Work to be completed:
In the listing below, find the line containing "thumb ip: (331, 249)" and the line containing "pinky tip: (280, 355)". Repeat exactly those two lines and every line between them.

Available data:
————————

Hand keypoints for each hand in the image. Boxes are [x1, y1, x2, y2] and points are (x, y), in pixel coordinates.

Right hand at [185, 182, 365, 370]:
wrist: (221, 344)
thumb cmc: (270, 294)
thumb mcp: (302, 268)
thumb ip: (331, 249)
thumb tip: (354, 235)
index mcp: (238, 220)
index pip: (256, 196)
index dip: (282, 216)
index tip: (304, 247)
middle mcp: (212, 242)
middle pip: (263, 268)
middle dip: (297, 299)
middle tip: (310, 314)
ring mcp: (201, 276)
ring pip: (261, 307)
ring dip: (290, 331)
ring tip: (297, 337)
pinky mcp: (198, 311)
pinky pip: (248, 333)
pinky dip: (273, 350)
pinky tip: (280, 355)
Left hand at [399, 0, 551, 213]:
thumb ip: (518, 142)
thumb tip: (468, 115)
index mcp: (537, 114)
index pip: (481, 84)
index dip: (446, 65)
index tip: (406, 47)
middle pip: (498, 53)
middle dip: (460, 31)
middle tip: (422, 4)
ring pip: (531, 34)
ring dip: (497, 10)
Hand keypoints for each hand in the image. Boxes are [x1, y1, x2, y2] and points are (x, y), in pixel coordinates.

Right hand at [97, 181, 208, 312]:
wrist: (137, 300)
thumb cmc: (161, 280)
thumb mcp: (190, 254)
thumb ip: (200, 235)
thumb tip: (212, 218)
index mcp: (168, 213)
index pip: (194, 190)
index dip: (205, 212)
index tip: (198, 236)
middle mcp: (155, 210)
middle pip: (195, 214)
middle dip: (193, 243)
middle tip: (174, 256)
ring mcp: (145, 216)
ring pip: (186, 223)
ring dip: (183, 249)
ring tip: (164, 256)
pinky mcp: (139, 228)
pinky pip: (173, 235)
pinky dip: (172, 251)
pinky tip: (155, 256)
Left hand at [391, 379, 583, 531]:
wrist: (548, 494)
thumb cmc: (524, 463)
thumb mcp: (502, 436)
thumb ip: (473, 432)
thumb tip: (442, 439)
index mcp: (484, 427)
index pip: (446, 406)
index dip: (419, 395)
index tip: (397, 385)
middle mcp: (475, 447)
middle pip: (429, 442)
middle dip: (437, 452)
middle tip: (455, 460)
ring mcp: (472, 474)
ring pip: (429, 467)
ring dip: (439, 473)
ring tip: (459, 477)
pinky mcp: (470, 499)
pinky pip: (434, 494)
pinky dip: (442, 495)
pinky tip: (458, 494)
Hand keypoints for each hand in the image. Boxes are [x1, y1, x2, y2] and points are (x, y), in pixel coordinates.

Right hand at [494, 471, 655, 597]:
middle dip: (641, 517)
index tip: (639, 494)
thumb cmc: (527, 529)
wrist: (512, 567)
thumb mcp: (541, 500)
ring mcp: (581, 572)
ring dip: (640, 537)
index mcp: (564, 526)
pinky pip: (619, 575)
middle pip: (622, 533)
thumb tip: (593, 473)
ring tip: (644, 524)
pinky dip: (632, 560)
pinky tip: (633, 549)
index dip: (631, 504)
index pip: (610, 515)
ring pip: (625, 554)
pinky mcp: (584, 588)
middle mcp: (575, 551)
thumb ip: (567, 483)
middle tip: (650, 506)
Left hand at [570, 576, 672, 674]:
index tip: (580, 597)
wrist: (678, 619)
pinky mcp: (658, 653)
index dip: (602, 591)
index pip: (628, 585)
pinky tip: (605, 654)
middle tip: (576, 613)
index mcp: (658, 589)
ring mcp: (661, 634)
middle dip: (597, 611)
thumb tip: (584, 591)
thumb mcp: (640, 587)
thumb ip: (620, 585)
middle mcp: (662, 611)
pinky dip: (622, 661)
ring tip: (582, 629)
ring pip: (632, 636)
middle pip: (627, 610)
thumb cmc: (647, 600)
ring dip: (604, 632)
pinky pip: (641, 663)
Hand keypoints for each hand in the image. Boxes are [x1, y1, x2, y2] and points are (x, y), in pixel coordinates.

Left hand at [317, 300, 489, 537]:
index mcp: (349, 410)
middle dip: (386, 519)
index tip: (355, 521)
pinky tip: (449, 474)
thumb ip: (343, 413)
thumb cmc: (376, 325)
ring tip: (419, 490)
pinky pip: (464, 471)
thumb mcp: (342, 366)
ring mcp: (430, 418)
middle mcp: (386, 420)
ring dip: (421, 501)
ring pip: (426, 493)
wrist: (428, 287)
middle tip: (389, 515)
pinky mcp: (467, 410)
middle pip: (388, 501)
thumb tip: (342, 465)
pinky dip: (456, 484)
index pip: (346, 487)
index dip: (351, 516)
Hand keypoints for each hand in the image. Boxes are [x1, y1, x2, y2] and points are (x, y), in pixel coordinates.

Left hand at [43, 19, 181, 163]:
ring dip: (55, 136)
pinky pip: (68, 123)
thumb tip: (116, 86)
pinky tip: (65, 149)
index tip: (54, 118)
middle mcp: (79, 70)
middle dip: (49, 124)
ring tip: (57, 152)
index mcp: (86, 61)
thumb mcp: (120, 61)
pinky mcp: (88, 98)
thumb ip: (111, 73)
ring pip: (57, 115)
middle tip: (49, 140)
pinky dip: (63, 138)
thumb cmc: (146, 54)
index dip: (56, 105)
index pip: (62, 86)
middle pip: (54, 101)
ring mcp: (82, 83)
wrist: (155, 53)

————————

Answer to this exercise:
thumb ip: (331, 249)
thumb tip: (354, 235)
index mcp: (238, 220)
index pip: (256, 196)
index dip: (282, 216)
index tip: (304, 247)
middle mcp: (212, 242)
middle pip: (263, 268)
middle dip: (297, 299)
middle tip: (310, 314)
ring mcp: (201, 276)
ring pip: (261, 307)
ring dip: (290, 331)
ring tip: (297, 337)
pinky mcp: (198, 311)
pinky pip: (248, 333)
pinky dip: (273, 350)
pinky tip: (280, 355)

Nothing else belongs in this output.